- [Problem statement]
The entries shown here must be retyped in full, with no pictures included.

Provided data below:

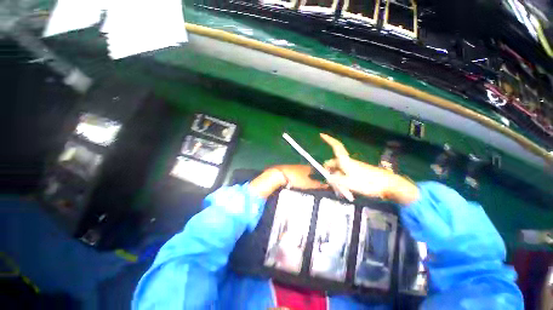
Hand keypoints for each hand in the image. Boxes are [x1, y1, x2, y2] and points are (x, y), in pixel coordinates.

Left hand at [249, 165, 326, 198]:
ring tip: (302, 185)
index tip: (320, 181)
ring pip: (299, 172)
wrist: (279, 175)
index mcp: (307, 167)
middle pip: (307, 171)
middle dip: (309, 176)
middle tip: (311, 185)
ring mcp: (292, 167)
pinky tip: (293, 183)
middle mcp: (301, 166)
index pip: (315, 170)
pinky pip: (293, 174)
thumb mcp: (308, 184)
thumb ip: (317, 185)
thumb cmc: (296, 179)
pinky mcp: (285, 170)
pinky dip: (294, 178)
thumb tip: (327, 185)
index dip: (318, 175)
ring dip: (301, 177)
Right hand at [320, 133, 418, 204]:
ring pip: (339, 171)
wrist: (388, 185)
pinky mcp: (357, 172)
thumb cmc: (368, 183)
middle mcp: (348, 162)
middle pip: (333, 163)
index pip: (336, 146)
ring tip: (342, 191)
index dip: (328, 140)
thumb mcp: (348, 183)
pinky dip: (343, 181)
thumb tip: (328, 178)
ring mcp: (353, 167)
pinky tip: (347, 190)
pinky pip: (345, 174)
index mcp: (345, 161)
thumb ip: (336, 180)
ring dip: (337, 179)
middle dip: (330, 172)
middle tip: (331, 184)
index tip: (321, 134)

End of Provided data.

- [Response]
Hand keypoints for each hand in the image. Boxes are [x1, y1, x2, y2] and points are (x, y), in pixel coordinates.

Left hand at [249, 165, 326, 198]:
ring tip: (302, 185)
index tip: (320, 181)
ring pip: (299, 172)
wrist: (279, 175)
index mcp: (307, 167)
middle pip: (307, 171)
middle dip: (309, 176)
middle tip: (311, 185)
ring mcp: (292, 167)
pinky tip: (293, 183)
middle mcp: (301, 166)
index pip: (315, 170)
pinky pip: (293, 174)
thumb mcp: (308, 184)
thumb ip: (317, 185)
thumb cmc: (296, 179)
pinky mcp: (285, 170)
pinky dip: (294, 178)
thumb tip: (327, 185)
index dip: (318, 175)
ring dip: (301, 177)
Right hand at [320, 133, 418, 204]:
ring pip: (339, 171)
wrist: (388, 185)
pinky mcp: (357, 172)
thumb cmc: (368, 183)
middle mcp: (348, 162)
middle pip: (333, 163)
index pip: (336, 146)
ring tip: (342, 191)
index dip: (328, 140)
thumb mcp: (348, 183)
pinky dip: (343, 181)
thumb tip: (328, 178)
ring mcp: (353, 167)
pinky tip: (347, 190)
pinky pip: (345, 174)
index mcp: (345, 161)
thumb ip: (336, 180)
ring dip: (337, 179)
middle dip: (330, 172)
middle tip: (331, 184)
index tip: (321, 134)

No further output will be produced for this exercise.